══ Extract provided

• Hashing
  • 1. The Birthday Paradox
  • 2. Balls into Bins
  • 3. Hash Functions
  • 4. Hashing and Passwords
• Bloom Filters
  • 1. An Example
  • 2. False Positives
  • 3. Optimal $k$
• Counting Bloom Filters
  • 1. Counter Overflow Probability
• Fingerprinting by Modular Arithmetic
• Set Resemblance
  • 1. MinHash
  • 2. Shingling
  • 3. MinHash based sketch
  • 4. Problems

Hashing

1. The Birthday Paradox

Assuming birthdays are distributed uniformly at random across the 365 days of the year, how many people do there need to be in a room before there is a > 50% chance that two of them have the same birthday?

════

What you will do:
(A) For each statement about the hashing notes, say yes or no depending on whether it agrees with the notes, and quote the words that decide it. (i) The section on Bloom filters includes a subsection on false positives. (ii) Shingling is listed under the section on counting Bloom filters. (iii) The birthday question assumes that birthdays fall uniformly at random across the days of the year.
(B) List every top-level section heading in the outline of the hashing notes, leaving out the numbered subsections.
(C) Extend the notes on hashing by writing what follows their last sentence.

══ Data under study

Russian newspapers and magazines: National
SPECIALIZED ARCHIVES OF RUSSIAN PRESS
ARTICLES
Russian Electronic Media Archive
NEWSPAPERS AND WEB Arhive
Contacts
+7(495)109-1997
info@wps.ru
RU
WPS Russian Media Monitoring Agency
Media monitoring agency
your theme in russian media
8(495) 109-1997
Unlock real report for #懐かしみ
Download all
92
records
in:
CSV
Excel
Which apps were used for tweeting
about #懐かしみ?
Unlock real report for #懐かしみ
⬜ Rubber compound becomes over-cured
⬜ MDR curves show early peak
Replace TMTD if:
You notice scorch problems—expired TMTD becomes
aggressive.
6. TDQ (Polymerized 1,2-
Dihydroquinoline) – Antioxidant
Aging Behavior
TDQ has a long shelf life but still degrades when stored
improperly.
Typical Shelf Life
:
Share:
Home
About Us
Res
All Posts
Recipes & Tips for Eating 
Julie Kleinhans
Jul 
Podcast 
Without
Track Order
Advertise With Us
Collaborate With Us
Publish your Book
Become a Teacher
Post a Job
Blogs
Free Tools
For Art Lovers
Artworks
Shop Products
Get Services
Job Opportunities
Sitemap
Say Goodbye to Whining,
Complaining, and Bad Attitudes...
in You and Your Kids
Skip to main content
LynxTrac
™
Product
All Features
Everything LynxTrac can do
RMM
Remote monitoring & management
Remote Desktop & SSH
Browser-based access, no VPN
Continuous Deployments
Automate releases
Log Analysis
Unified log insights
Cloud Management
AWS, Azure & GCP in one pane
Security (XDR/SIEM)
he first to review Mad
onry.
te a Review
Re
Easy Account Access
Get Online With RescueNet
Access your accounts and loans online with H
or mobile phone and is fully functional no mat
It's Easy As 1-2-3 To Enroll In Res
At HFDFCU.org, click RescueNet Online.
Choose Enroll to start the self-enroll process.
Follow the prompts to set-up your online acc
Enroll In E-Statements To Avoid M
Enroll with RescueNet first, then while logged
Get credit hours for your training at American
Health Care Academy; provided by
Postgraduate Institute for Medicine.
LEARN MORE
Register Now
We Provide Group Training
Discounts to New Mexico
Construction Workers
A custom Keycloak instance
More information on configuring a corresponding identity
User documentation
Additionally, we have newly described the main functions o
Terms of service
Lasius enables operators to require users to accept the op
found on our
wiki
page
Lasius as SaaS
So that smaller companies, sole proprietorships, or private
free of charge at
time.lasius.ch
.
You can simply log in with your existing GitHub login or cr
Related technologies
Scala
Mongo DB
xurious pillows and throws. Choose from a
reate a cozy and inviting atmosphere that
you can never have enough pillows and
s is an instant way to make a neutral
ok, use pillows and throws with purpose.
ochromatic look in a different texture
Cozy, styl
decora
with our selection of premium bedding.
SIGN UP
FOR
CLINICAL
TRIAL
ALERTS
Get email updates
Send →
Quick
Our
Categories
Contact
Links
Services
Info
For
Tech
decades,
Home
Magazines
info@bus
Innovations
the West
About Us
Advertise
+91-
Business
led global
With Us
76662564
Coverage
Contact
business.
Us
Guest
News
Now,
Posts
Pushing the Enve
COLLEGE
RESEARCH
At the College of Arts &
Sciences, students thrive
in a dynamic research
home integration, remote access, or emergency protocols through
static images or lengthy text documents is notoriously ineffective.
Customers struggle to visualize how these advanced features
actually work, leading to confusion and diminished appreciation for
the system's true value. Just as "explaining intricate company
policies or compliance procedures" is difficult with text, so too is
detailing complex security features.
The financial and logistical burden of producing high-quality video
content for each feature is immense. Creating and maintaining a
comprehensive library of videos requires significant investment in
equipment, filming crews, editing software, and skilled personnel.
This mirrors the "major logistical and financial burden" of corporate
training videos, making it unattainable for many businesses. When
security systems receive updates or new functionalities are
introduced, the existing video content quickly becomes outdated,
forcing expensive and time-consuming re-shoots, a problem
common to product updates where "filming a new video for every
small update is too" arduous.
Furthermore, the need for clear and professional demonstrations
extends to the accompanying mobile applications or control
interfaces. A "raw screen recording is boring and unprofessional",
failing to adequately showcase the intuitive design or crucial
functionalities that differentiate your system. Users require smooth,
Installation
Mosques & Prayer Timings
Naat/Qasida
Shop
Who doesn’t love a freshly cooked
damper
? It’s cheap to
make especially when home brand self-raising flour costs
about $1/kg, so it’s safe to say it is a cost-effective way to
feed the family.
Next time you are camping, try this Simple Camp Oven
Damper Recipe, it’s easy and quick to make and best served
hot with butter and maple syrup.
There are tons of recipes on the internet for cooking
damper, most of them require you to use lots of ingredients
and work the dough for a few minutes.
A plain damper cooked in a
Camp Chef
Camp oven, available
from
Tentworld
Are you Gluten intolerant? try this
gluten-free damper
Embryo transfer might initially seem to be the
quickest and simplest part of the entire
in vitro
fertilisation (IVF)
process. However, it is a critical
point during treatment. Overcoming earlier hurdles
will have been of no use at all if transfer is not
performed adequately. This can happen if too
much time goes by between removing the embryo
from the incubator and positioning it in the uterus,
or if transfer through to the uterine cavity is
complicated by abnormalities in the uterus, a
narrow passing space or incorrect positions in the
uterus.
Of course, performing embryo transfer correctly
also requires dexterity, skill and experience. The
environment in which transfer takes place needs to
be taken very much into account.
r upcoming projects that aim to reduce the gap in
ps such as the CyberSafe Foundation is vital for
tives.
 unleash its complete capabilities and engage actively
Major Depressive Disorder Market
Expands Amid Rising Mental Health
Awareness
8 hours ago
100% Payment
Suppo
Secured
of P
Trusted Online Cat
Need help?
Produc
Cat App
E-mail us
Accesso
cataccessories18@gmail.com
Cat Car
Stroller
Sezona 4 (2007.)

════

Numbered responses:
(A)
(i) Yes: "2. False Positives"
(ii) No: it falls under "Set Resemblance" as "2. Shingling"
(iii) Yes: "Assuming birthdays are distributed uniformly at random across the 365 days of the year"

(B)
Hashing
Bloom Filters
Counting Bloom Filters
Fingerprinting by Modular Arithmetic
Set Resemblance

(C)
The probability the first two people have different birthdays is $(1−\frac{1}{365})$. So, the probability that all of the first $k$ people have different birthdays is,

\[\left(1 - \frac{1}{365} \right)\left(1 - \frac{2}{365} \right) \cdots \left(1 - \frac{k-1}{365} \right)\]

For $k=23$, this probability crosses over 49.3%. So, if there are at least 23 people in the room, the probability that two of them will have the same birthday is > 50%.

2. Balls into Bins

The birthday paradox is often formulated in terms of balls and bins.

Consider $n$ balls that are randomly thrown into $m$ bins.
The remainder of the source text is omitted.